Concentration. Concentrating switching networks are used when more inputs than outputs are involved. Concentration is the switching of a number of input lines onto a few output lines. The traffic of the lightly utilised input lines is concentrated on more heavily utilised output lines. The expensive equipment assigned to the output lines is also better utilised.

Distribution. Linear switching networks are used when an equal number of inputs and outputs are involved. In distribution, the traffic is distributed according to its direction.

Expansion. Expanding switching networks are used when more outputs than inputs are involved. After distribution, the traffic must be reconstituted to the separate individual subscriber lines at the destination local exchange. The traffic is expanded.

Figure 3.5 - Concentrating, distributing and expanding in a switching network

A connection in a switching system is processed at first with a concentrating, then a distributing, and finally with an expanding, switching arrangement. This arrangement of the individual components of the coupling network is purely functional. For the practical realisation of switching network, a concentrating and expanding switching arrangement can comprise the same physical elements.

Spatially-separated switching matrixes

Spatially-separated switching is the oldest form of switching.
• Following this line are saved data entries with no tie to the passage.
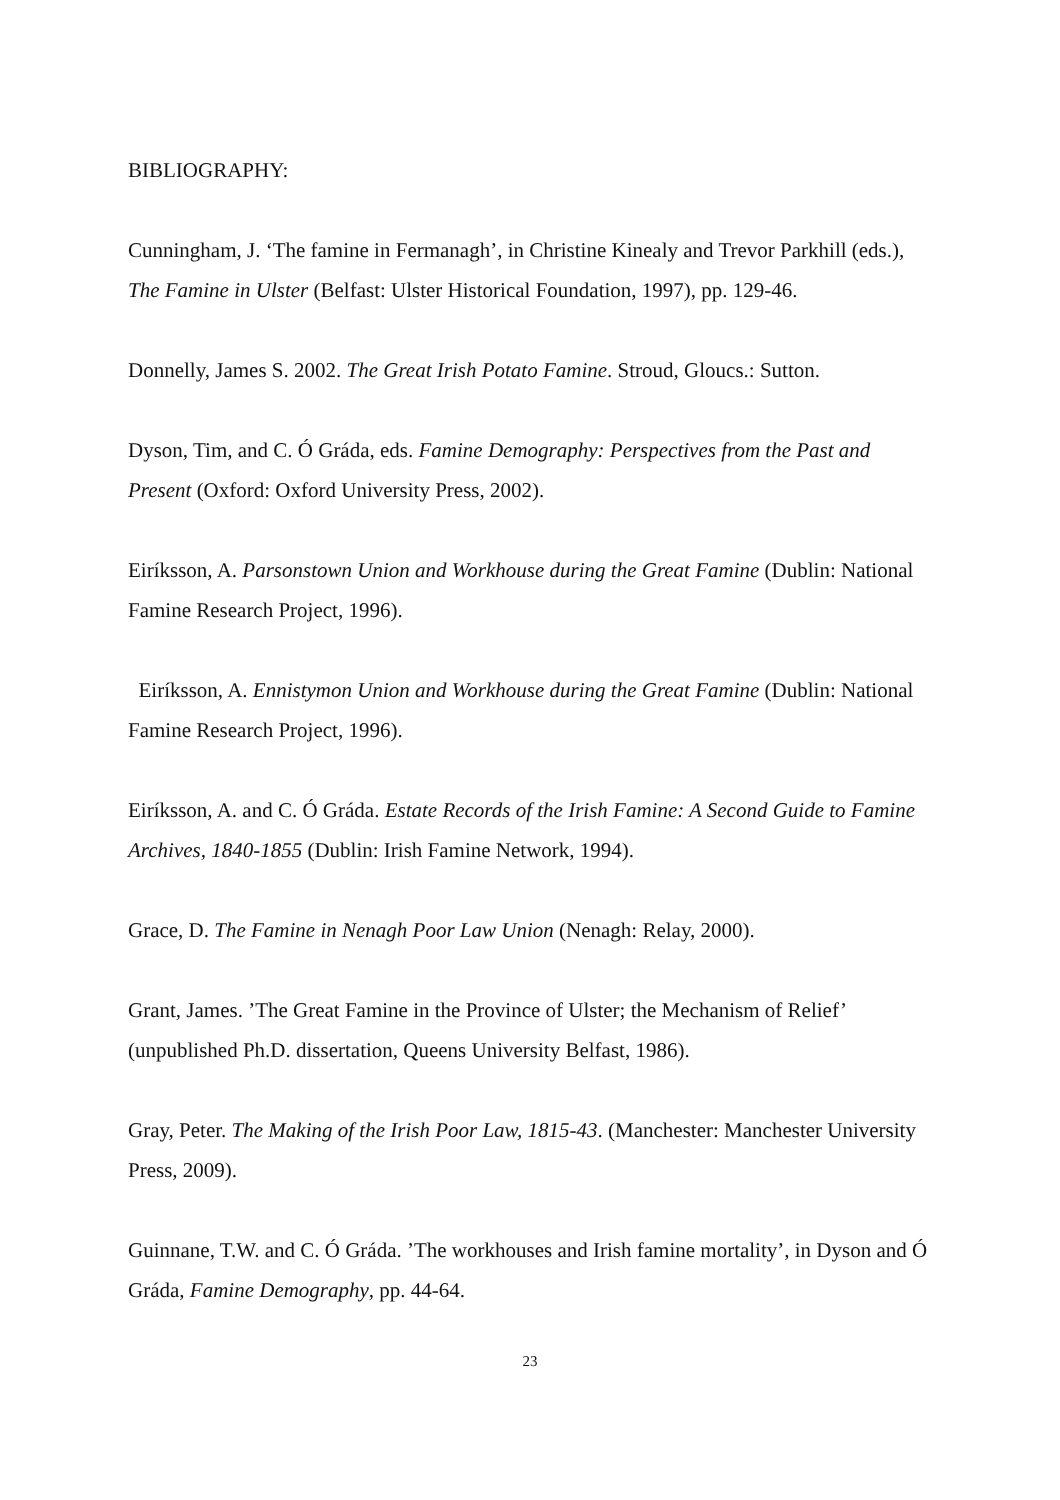BIBLIOGRAPHY:
Cunningham, J. ‘The famine in Fermanagh’, in Christine Kinealy and Trevor Parkhill (eds.), The Famine in Ulster (Belfast: Ulster Historical Foundation, 1997), pp. 129-46.
Donnelly, James S. 2002. The Great Irish Potato Famine. Stroud, Gloucs.: Sutton.
Dyson, Tim, and C. Ó Gráda, eds. Famine Demography: Perspectives from the Past and Present (Oxford: Oxford University Press, 2002).
Eiríksson, A. Parsonstown Union and Workhouse during the Great Famine (Dublin: National Famine Research Project, 1996).
Eiríksson, A. Ennistymon Union and Workhouse during the Great Famine (Dublin: National Famine Research Project, 1996).
Eiríksson, A. and C. Ó Gráda. Estate Records of the Irish Famine: A Second Guide to Famine Archives, 1840-1855 (Dublin: Irish Famine Network, 1994).
Grace, D. The Famine in Nenagh Poor Law Union (Nenagh: Relay, 2000).
Grant, James. ’The Great Famine in the Province of Ulster; the Mechanism of Relief’ (unpublished Ph.D. dissertation, Queens University Belfast, 1986).
Gray, Peter. The Making of the Irish Poor Law, 1815-43. (Manchester: Manchester University Press, 2009).
Guinnane, T.W. and C. Ó Gráda. ’The workhouses and Irish famine mortality’, in Dyson and Ó Gráda, Famine Demography, pp. 44-64.
23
A channel is made up of a certain number of lines (wires), which are connected with electrical contacts to one another. These contacts can be implemented by means of

• relays,
• selectors (lift-rotate selector, motor selector),
• co-ordinate switches or
• electronic building blocks (transistors).

A switching matrix for three wires per channel and with 4 x 4 channels on the basis of a Strowger selector appears in Figure 3.6. An arrangement of three coupled mechanical switches represents one crosspoint.

Figure 3.6: Representation of the operating principles of a mechanical switching matrix

Switching arrangement. The switching arrangement itself is a matrix, and connections can be created at the crosspoints. Figure 3.7 shows this kind of a coupling matrix in a so-called stretched representation. One crosspoint is required for a connection of an input to an output. Therefore, for m inputs and n outputs, m*n crosspoints are required. The switching network is free of blockage, which means that already existing connections cannot block new connections. Part a) of the diagram shows all coupling points, while the simplified representation in part b) of the diagram symbolises only the number of the inputs and outputs.